À l’intérieur de la chambre, on contrôle minutieusement la température, l’éclairage, la ventilation et l’irrigation. Des milliers de grains d’orge germent dans 32 grands plateaux. Un système de roues, ressemblant aux roues à aubes utilisées pour transmettre l’énergie des bateaux à vapeur ou des moulins à farine, complète un tour en 30 minutes et soutient les plateaux. Chaque plateau est divisé en trois plus petits plateaux de 1,85 sur 0,9 mètre. Ainsi, tous les jours, les pousses de 16 petits plateaux se retrouvent dans la ration totale mélangée (RTM). Il faut compter près de 55 kg de semences d’orge pour produire le volume de pousses nécessaire pour soigner les 50 vaches laitières. « En peu de temps, les semences d’orge forment un épais tapis rempli de nutriments. En six jours, on multiplie par 7 ou 8 le poids de chaque kilo de semences. En moyenne, nous produisons et utilisons entre 275 et 320 kg de germes d’orge par jour », mentionne Francine.

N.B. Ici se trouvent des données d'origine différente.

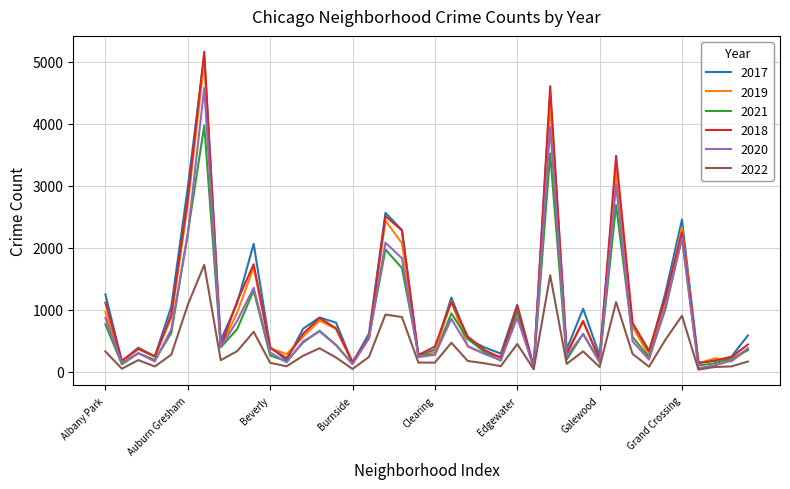

Which series has the largest range (max minus min)?

2018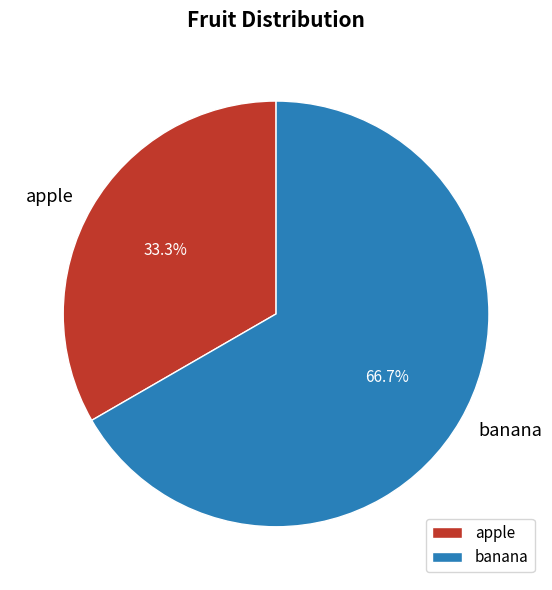

What is the majority slice?

banana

La chambre de croissance se situe à quelques mètres du bâtiment d’élevage. « Il y a cinq ans, un feu ravageait l’étable. Lors de la reconstruction, nous tenions à séparer le bâtiment d’élevage et celui de l’alimentation », relate Jos. La chambre de germination se trouve à l’endroit de l’ancien silo, une porte de garage la sépare du mélangeur RTM. Le module de roues et de plateaux du système nécessite un espace de 5 m de long sur 3,6 m de large. « On recommande de laisser un espace de 1,2 à 1,8 m tout autour afin de circuler librement », indique Roland Poirier. L’hiver, un plancher chauffant maintient la température optimale pour la croissance à 20-21 °C. Un système de ventilation permet de renouveler l’air deux fois par jour. Le nombre d’heures d’éclairage est de 16 heures par jour et il s’apparente à celui de cultures en serre. Les besoins journaliers en eau s’élèvent à 450 litres. Un système d’irrigation automatique, actif une demi-heure toutes les deux heures, nécessite un réservoir de capacité suffisante, préférablement en acier inoxydable. Dans l’eau, un mélange de nutriments biologiques et de bactéries stimule la croissance des pousses. La température, la ventilation et l’irrigation sont toutes contrôlées de façon automatisée. « La construction d’un tel bâtiment coûte environ 28 000 $ à laquelle il faut ajouter le coût du système, soit 20 000 $ », estime Jos. Une des grandes menaces de la culture de germes de céréales est le développement de moisissures. Comme moyen de lutte préventif, les semences de céréales trempent pendant 12 heures dans une solution iodée. Ensuite, après chaque récolte de pousses, le fond des plateaux repose toute une nuit dans de l’eau chlorée.

Un aliment de valeur

« Les germes d’orge contiennent 12 % de matière sèche et 14 % de protéine soluble. La teneur en vitamine A est de 500 fois supérieure à celle des minéraux commerciaux. On y trouve en moindre quantité de la vitamine B et E et de l’acide folique », énumère Roland Poirier. Dans la ration, on vise l’apport de 10 kg par jour par vache. « Des études sont en cours dans l’État de New York afin de préciser quelle quantité de germes de céréales apporte le plus de bénéfices », mentionne M. Poirier. La ration des Melenhorst compte 6-7 kg d’orge germée (voir l’encadré « Ration des Melenhorst »). « En retirant complètement le maïs ensilage de la ration, nous avons augmenté la quantité de foin servi », précise Jos. « Pour substituer deux kilos de maïs ensilage, on calcule qu’il faut 1 kg d’orge germée et 1 kg d’ensilage de foin », affirme Roland Poirier. Les Menlenhorst ont une production de 33 kg par vache, 193 jours en lait, un pourcentage de protéine de 3,34 et en gras de 4,13.